- [Provided entries]

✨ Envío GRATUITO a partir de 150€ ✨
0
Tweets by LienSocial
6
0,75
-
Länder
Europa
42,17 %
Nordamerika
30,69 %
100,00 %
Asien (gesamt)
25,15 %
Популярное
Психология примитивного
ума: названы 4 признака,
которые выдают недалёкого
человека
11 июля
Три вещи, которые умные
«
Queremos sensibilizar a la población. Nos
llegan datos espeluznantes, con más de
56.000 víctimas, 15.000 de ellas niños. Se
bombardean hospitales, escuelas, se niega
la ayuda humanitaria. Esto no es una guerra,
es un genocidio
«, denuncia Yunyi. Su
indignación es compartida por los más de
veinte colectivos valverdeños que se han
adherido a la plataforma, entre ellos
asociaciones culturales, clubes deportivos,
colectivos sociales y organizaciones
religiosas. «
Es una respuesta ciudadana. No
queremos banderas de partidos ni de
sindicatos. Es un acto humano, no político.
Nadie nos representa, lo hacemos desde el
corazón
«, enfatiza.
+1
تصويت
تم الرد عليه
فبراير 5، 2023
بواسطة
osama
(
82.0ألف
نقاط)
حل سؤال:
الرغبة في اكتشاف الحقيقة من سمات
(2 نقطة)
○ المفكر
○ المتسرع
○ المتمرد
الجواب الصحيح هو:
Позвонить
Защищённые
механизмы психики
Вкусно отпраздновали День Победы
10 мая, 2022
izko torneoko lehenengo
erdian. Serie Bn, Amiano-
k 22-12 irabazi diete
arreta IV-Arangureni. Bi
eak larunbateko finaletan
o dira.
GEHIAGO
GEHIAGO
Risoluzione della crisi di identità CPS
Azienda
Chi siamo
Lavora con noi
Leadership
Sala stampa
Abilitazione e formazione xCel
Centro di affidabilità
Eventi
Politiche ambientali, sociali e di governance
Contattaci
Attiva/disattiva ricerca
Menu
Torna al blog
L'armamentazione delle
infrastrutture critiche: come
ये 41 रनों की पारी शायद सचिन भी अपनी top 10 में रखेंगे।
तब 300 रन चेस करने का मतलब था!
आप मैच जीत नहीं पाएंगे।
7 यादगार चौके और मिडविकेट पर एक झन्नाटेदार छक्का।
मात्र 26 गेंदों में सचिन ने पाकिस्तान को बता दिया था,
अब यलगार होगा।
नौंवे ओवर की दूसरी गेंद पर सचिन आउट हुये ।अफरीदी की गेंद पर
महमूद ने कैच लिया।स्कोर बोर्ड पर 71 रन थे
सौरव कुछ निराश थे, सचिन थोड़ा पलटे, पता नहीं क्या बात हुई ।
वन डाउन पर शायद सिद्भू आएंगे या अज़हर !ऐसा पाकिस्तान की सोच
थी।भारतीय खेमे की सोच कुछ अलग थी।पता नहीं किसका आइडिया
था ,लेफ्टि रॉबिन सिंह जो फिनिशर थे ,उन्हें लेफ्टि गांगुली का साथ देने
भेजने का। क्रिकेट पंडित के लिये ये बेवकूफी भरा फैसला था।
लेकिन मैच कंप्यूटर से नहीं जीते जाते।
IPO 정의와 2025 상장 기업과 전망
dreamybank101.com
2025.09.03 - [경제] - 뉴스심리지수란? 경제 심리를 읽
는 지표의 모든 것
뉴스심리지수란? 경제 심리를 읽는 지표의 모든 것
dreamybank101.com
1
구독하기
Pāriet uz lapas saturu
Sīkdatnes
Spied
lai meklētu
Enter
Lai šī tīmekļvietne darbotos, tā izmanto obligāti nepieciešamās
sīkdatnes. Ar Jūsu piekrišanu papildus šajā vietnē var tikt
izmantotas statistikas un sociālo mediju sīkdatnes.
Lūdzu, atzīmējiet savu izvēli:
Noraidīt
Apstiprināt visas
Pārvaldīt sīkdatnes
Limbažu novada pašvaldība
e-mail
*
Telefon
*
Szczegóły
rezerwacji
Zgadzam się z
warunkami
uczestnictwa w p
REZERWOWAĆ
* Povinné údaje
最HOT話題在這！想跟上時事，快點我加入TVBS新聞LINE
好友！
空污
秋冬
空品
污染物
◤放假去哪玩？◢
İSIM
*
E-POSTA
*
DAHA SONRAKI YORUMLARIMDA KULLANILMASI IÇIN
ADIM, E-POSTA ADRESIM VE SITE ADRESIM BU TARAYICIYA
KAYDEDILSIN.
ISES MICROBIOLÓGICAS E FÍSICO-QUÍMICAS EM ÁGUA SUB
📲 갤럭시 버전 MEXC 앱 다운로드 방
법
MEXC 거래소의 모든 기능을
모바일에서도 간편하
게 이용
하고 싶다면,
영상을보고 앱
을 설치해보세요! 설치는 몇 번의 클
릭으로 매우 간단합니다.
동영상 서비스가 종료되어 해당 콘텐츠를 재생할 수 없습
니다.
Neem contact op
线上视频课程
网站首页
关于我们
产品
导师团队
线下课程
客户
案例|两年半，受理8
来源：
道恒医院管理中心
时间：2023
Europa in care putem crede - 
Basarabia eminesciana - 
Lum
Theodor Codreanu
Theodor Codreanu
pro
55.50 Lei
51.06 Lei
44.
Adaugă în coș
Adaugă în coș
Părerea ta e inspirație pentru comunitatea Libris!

- [Task]
Swap each "Theodor Codreanu" in the rows above for "T. Codreanu" and write out all the rows again, with nothing else changed.

- [Your response]
✨ Envío GRATUITO a partir de 150€ ✨
0
Tweets by LienSocial
6
0,75
-
Länder
Europa
42,17 %
Nordamerika
30,69 %
100,00 %
Asien (gesamt)
25,15 %
Популярное
Психология примитивного
ума: названы 4 признака,
которые выдают недалёкого
человека
11 июля
Три вещи, которые умные
«
Queremos sensibilizar a la población. Nos
llegan datos espeluznantes, con más de
56.000 víctimas, 15.000 de ellas niños. Se
bombardean hospitales, escuelas, se niega
la ayuda humanitaria. Esto no es una guerra,
es un genocidio
«, denuncia Yunyi. Su
indignación es compartida por los más de
veinte colectivos valverdeños que se han
adherido a la plataforma, entre ellos
asociaciones culturales, clubes deportivos,
colectivos sociales y organizaciones
religiosas. «
Es una respuesta ciudadana. No
queremos banderas de partidos ni de
sindicatos. Es un acto humano, no político.
Nadie nos representa, lo hacemos desde el
corazón
«, enfatiza.
+1
تصويت
تم الرد عليه
فبراير 5، 2023
بواسطة
osama
(
82.0ألف
نقاط)
حل سؤال:
الرغبة في اكتشاف الحقيقة من سمات
(2 نقطة)
○ المفكر
○ المتسرع
○ المتمرد
الجواب الصحيح هو:
Позвонить
Защищённые
механизмы психики
Вкусно отпраздновали День Победы
10 мая, 2022
izko torneoko lehenengo
erdian. Serie Bn, Amiano-
k 22-12 irabazi diete
arreta IV-Arangureni. Bi
eak larunbateko finaletan
o dira.
GEHIAGO
GEHIAGO
Risoluzione della crisi di identità CPS
Azienda
Chi siamo
Lavora con noi
Leadership
Sala stampa
Abilitazione e formazione xCel
Centro di affidabilità
Eventi
Politiche ambientali, sociali e di governance
Contattaci
Attiva/disattiva ricerca
Menu
Torna al blog
L'armamentazione delle
infrastrutture critiche: come
ये 41 रनों की पारी शायद सचिन भी अपनी top 10 में रखेंगे।
तब 300 रन चेस करने का मतलब था!
आप मैच जीत नहीं पाएंगे।
7 यादगार चौके और मिडविकेट पर एक झन्नाटेदार छक्का।
मात्र 26 गेंदों में सचिन ने पाकिस्तान को बता दिया था,
अब यलगार होगा।
नौंवे ओवर की दूसरी गेंद पर सचिन आउट हुये ।अफरीदी की गेंद पर
महमूद ने कैच लिया।स्कोर बोर्ड पर 71 रन थे
सौरव कुछ निराश थे, सचिन थोड़ा पलटे, पता नहीं क्या बात हुई ।
वन डाउन पर शायद सिद्भू आएंगे या अज़हर !ऐसा पाकिस्तान की सोच
थी।भारतीय खेमे की सोच कुछ अलग थी।पता नहीं किसका आइडिया
था ,लेफ्टि रॉबिन सिंह जो फिनिशर थे ,उन्हें लेफ्टि गांगुली का साथ देने
भेजने का। क्रिकेट पंडित के लिये ये बेवकूफी भरा फैसला था।
लेकिन मैच कंप्यूटर से नहीं जीते जाते।
IPO 정의와 2025 상장 기업과 전망
dreamybank101.com
2025.09.03 - [경제] - 뉴스심리지수란? 경제 심리를 읽
는 지표의 모든 것
뉴스심리지수란? 경제 심리를 읽는 지표의 모든 것
dreamybank101.com
1
구독하기
Pāriet uz lapas saturu
Sīkdatnes
Spied
lai meklētu
Enter
Lai šī tīmekļvietne darbotos, tā izmanto obligāti nepieciešamās
sīkdatnes. Ar Jūsu piekrišanu papildus šajā vietnē var tikt
izmantotas statistikas un sociālo mediju sīkdatnes.
Lūdzu, atzīmējiet savu izvēli:
Noraidīt
Apstiprināt visas
Pārvaldīt sīkdatnes
Limbažu novada pašvaldība
e-mail
*
Telefon
*
Szczegóły
rezerwacji
Zgadzam się z
warunkami
uczestnictwa w p
REZERWOWAĆ
* Povinné údaje
最HOT話題在這！想跟上時事，快點我加入TVBS新聞LINE
好友！
空污
秋冬
空品
污染物
◤放假去哪玩？◢
İSIM
*
E-POSTA
*
DAHA SONRAKI YORUMLARIMDA KULLANILMASI IÇIN
ADIM, E-POSTA ADRESIM VE SITE ADRESIM BU TARAYICIYA
KAYDEDILSIN.
ISES MICROBIOLÓGICAS E FÍSICO-QUÍMICAS EM ÁGUA SUB
📲 갤럭시 버전 MEXC 앱 다운로드 방
법
MEXC 거래소의 모든 기능을
모바일에서도 간편하
게 이용
하고 싶다면,
영상을보고 앱
을 설치해보세요! 설치는 몇 번의 클
릭으로 매우 간단합니다.
동영상 서비스가 종료되어 해당 콘텐츠를 재생할 수 없습
니다.
Neem contact op
线上视频课程
网站首页
关于我们
产品
导师团队
线下课程
客户
案例|两年半，受理8
来源：
道恒医院管理中心
时间：2023
Europa in care putem crede - 
Basarabia eminesciana - 
Lum
T. Codreanu
T. Codreanu
pro
55.50 Lei
51.06 Lei
44.
Adaugă în coș
Adaugă în coș
Părerea ta e inspirație pentru comunitatea Libris!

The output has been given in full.